*** SUPPLIED RECORDS ***

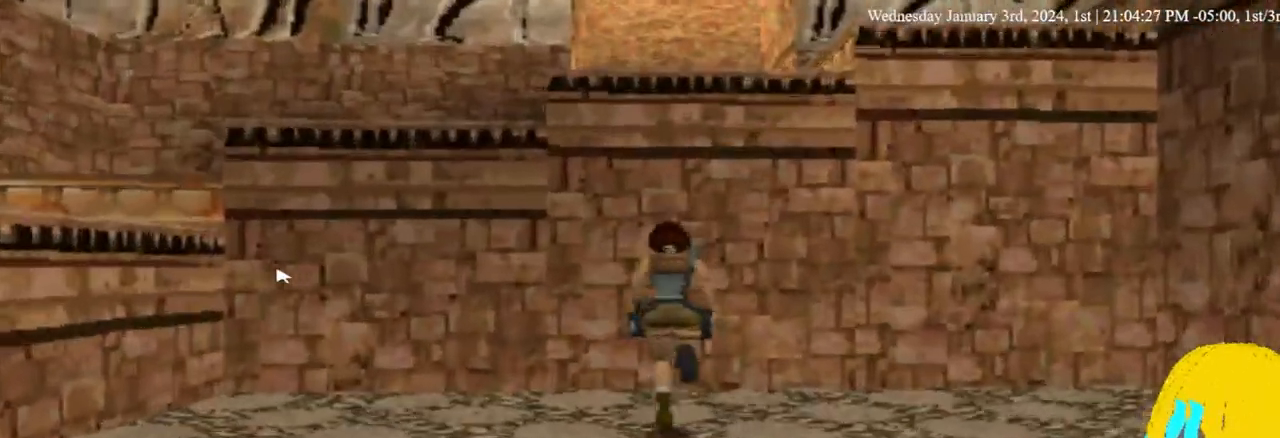
Gameplay with a controller (PlayStation layout); each line is a JSON object with the inputs held at the frame after it. "events" lists button and stick changes between this image and that frame as [ms after this image, input, new state], when the widget could be followed in between. Not read: R1.
{"buttons": ["CROSS", "DPAD_UP"], "left_stick": "center", "right_stick": "center", "events": [[133, "CROSS", "down"], [333, "DPAD_RIGHT", "up"]]}
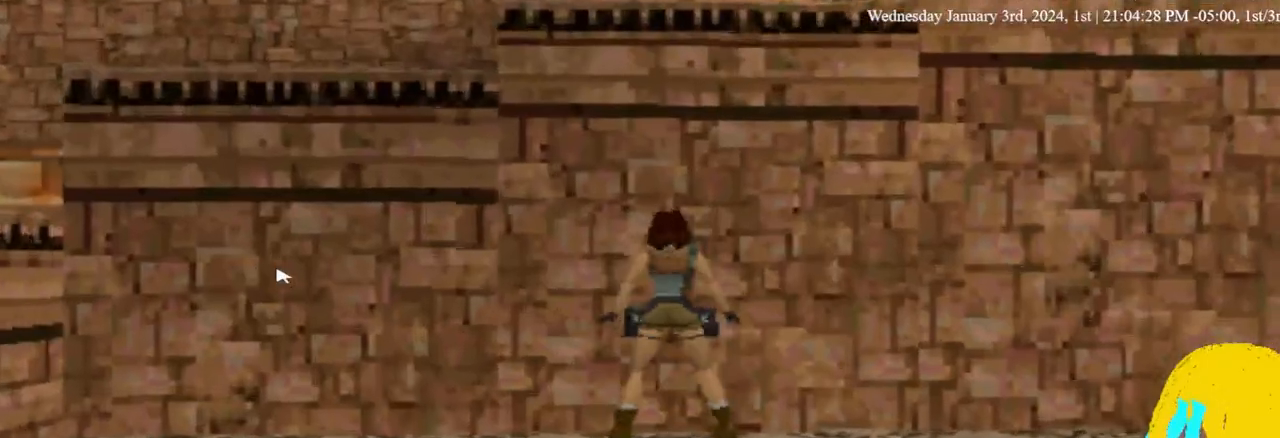
{"buttons": ["CROSS", "DPAD_UP"], "left_stick": "center", "right_stick": "center", "events": []}
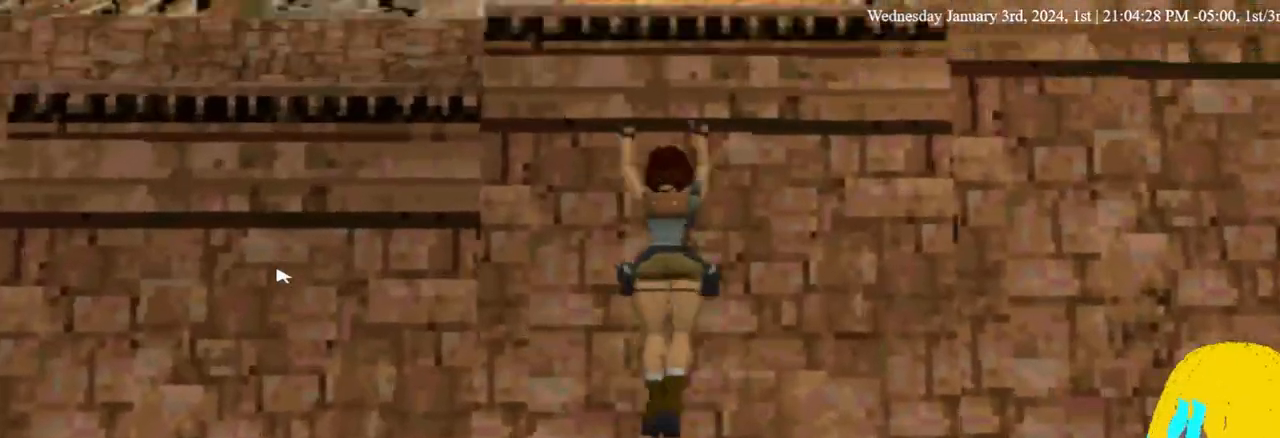
{"buttons": ["CROSS", "DPAD_UP"], "left_stick": "center", "right_stick": "center", "events": []}
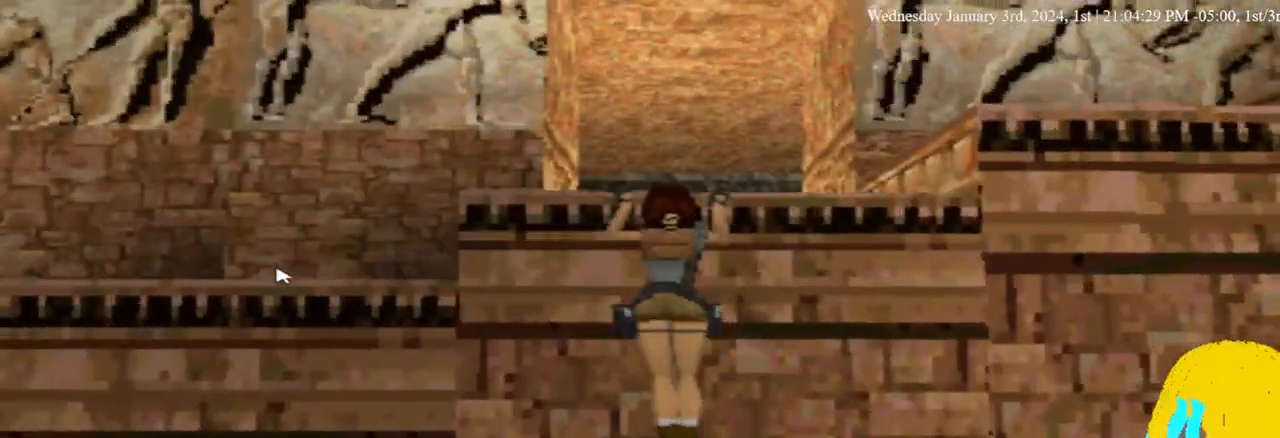
{"buttons": ["DPAD_UP"], "left_stick": "center", "right_stick": "center", "events": [[300, "CROSS", "up"]]}
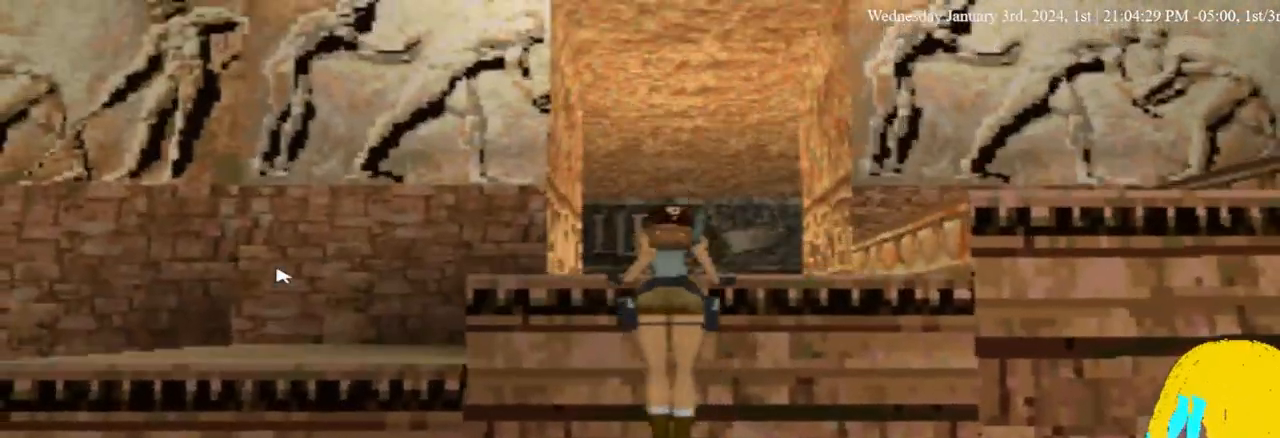
{"buttons": ["DPAD_UP"], "left_stick": "center", "right_stick": "center", "events": []}
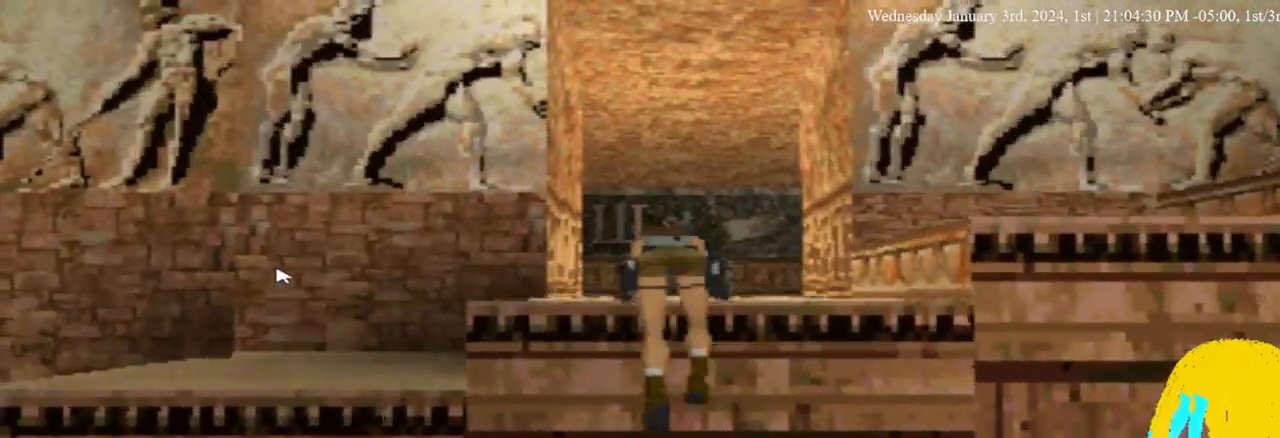
{"buttons": ["DPAD_UP"], "left_stick": "center", "right_stick": "center", "events": []}
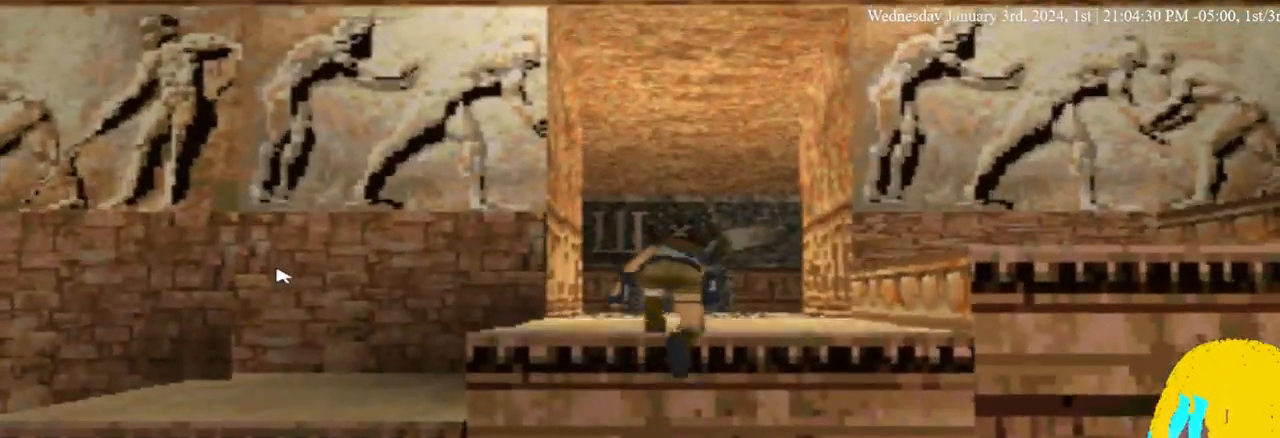
{"buttons": ["DPAD_UP"], "left_stick": "center", "right_stick": "center", "events": []}
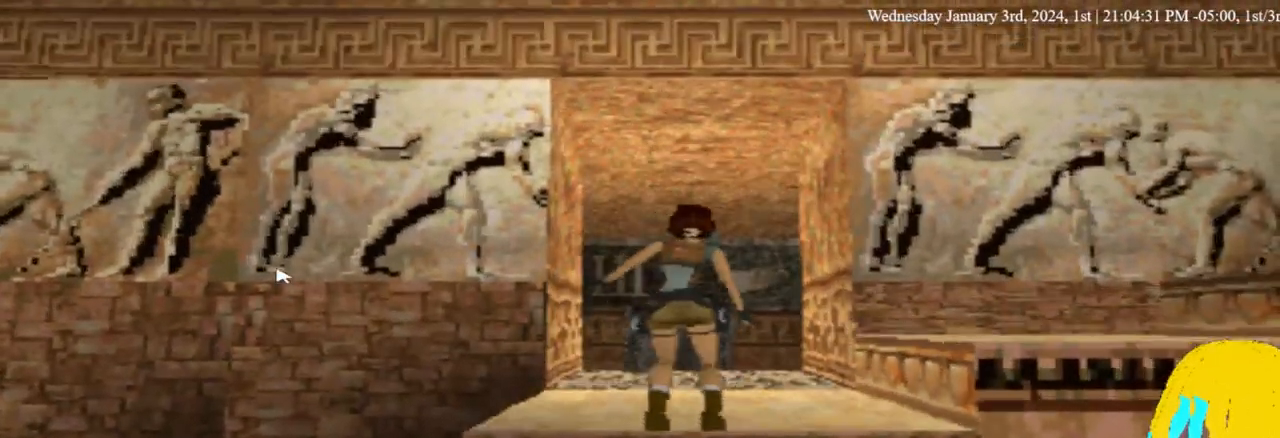
{"buttons": ["DPAD_UP"], "left_stick": "center", "right_stick": "center", "events": []}
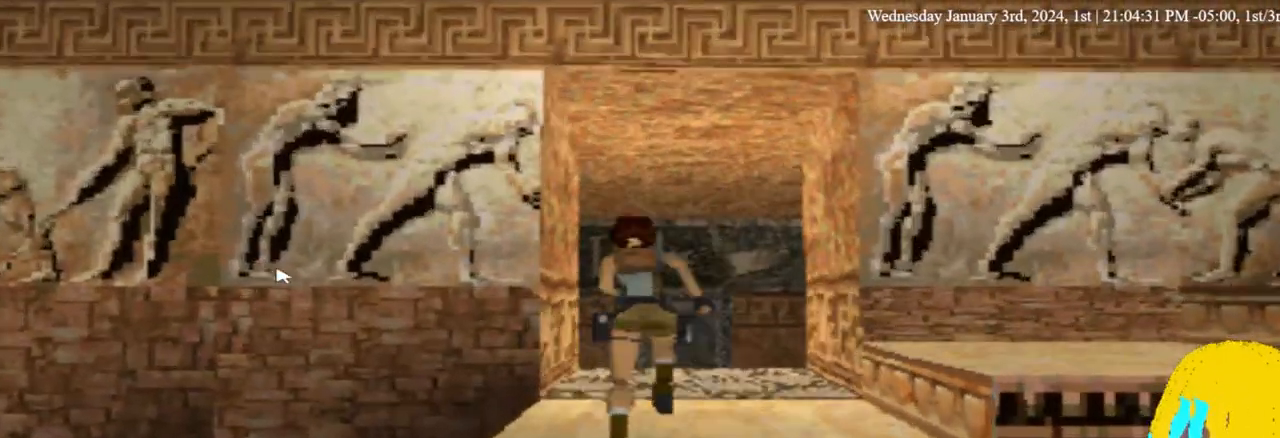
{"buttons": ["DPAD_UP"], "left_stick": "center", "right_stick": "center", "events": []}
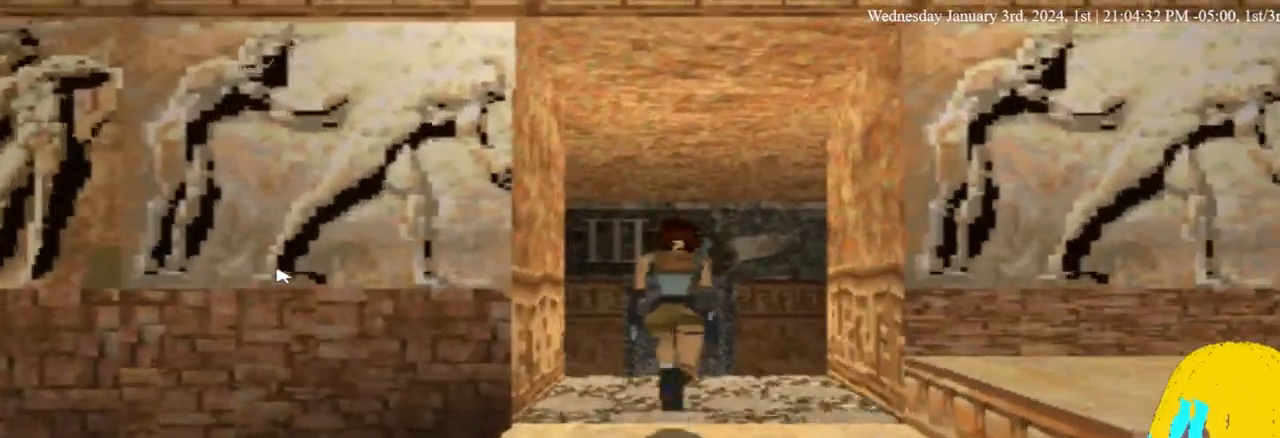
{"buttons": ["DPAD_UP"], "left_stick": "center", "right_stick": "center", "events": []}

***

> _TASK INSTRUCTIONS_
Every entry above has to be repeated exactly, apart from its pictures.

> _RESULT OF THIS EXERCISE_
Gameplay with a controller (PlayStation layout); each line is a JSON object with the inputs held at the frame after it. "events" lists button and stick changes between this image and that frame as [ms after this image, input, new state], when the widget could be followed in between. Not read: R1.
{"buttons": ["CROSS", "DPAD_UP"], "left_stick": "center", "right_stick": "center", "events": [[133, "CROSS", "down"], [333, "DPAD_RIGHT", "up"]]}
{"buttons": ["CROSS", "DPAD_UP"], "left_stick": "center", "right_stick": "center", "events": []}
{"buttons": ["CROSS", "DPAD_UP"], "left_stick": "center", "right_stick": "center", "events": []}
{"buttons": ["DPAD_UP"], "left_stick": "center", "right_stick": "center", "events": [[300, "CROSS", "up"]]}
{"buttons": ["DPAD_UP"], "left_stick": "center", "right_stick": "center", "events": []}
{"buttons": ["DPAD_UP"], "left_stick": "center", "right_stick": "center", "events": []}
{"buttons": ["DPAD_UP"], "left_stick": "center", "right_stick": "center", "events": []}
{"buttons": ["DPAD_UP"], "left_stick": "center", "right_stick": "center", "events": []}
{"buttons": ["DPAD_UP"], "left_stick": "center", "right_stick": "center", "events": []}
{"buttons": ["DPAD_UP"], "left_stick": "center", "right_stick": "center", "events": []}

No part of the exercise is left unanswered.